– Подружка комнату сдает, – Маша смотрит исподлобья и курит вбок. – Но прежде скажите, какой вы символист?
– Синий.
Мы ехали на такси, я ее вообще не трогал, просто смотрел в бесконечные московские развязки и думал о поле. Потом приехали, открыла Люся, мятая, побитая.

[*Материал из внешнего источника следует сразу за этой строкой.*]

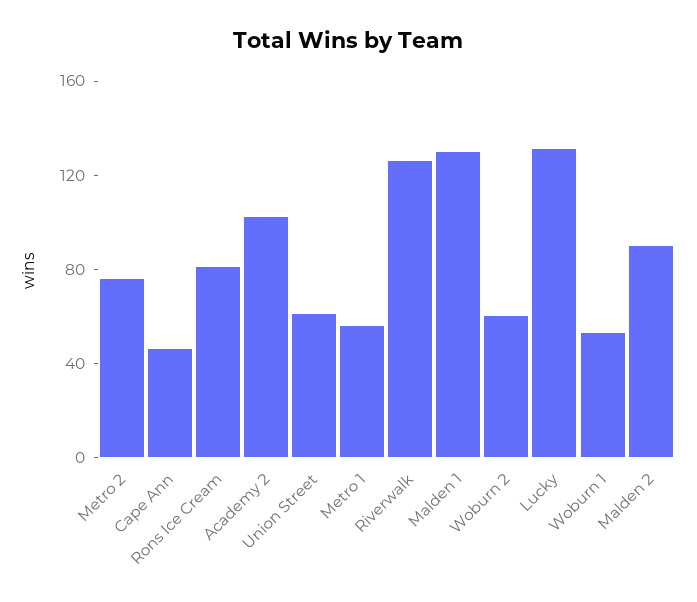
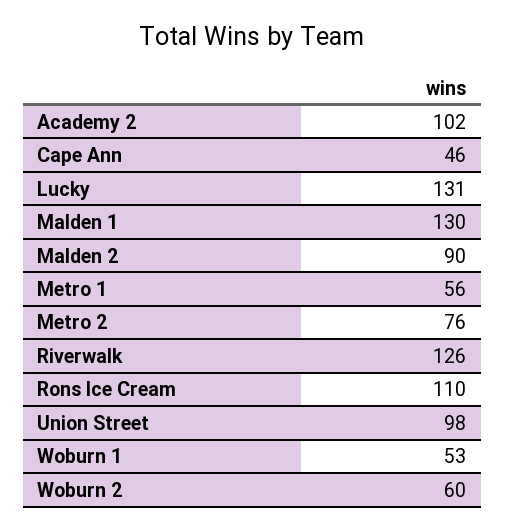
Rons Ice Cream: 80 -> 110
Union Street: 60 -> 98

– Я плакала, – сказала она, и стало смешно.
– А я нашла нам жильца.
Так я стал жить с ними, наблюдая любовь.
Любовь как у сестер, стремящихся к инцесту, но никогда его не достигающих.
А потом мы с Машей стали иногда спать. Не знаю, стабильно ли это, но, наверное, стабильно.
Это просто произошло, само собой, как чаю выпить. Мы стояли на кухне, о чем-то говорили. Я не помню, о чем, наверное, что-то про кино или о фотографии. Я не люблю ни то, ни другое.
– Маша, чему ты пытаешься меня научить, я пролетарий, я люблю вестерны!
И я действительно люблю вестерны. Тут она что-то доказывает и размахивает руками, оголяя плечи. Вот эта манера носить какие-то растянутые вещи, на красивых темного цвета плечах, глубокое декольте, и взгляд как будто умерла собака. Вот она уже говорит слишком близко к моему лицу, вот она меня целует, вот она сидит около конфорки с голой грудью и бьется головой о верхний ящик шкафчика. Вот вскипает суп, и стучится во входную дверь Люся, Маша не успевает одеться, я в штанах, сдерживаюсь, чтобы виновато не развести руками. Люся уходит на балкон.
– Досамовыражались, – говорю.
– Это, увы, все, что мы можем.
– Ква, блядь.
Как так сложилось, что с самого детства я пишу стишки?
И, к большому сожалению, это наиболее устойчивая часть моей жизни.
Люблю ли я литературу – нет, читать – тоже не особо, я могу этим заниматься, как и половина человечества, но чтение не приводило меня в восторг, не вселяло надежду, только уныние. Я хотел быть тем, кто пишет книжки, и редко хотел их читать. Это делает человеком поверхностным, глупым, однако, в моем случае, не пуленепробиваемым.
Когда бабушка дала мне ручку в руки и научила писать первые слова, я как-то рефлекторно их зарифмовал, отвратительно, конечно, но как смог.
Потом оно было всегда со мной – желание зарифмовать. Я, наверное, в добро верю настолько категорически, потому все так, добро ведь имеет кольцевую композицию, оно всегда все заканчивает, как рифма. А потом в институте мне показали верлибры, и всякое желание жить, чтобы увидеть расцвет хорошего и великого, исчерпалось в этот унылый момент.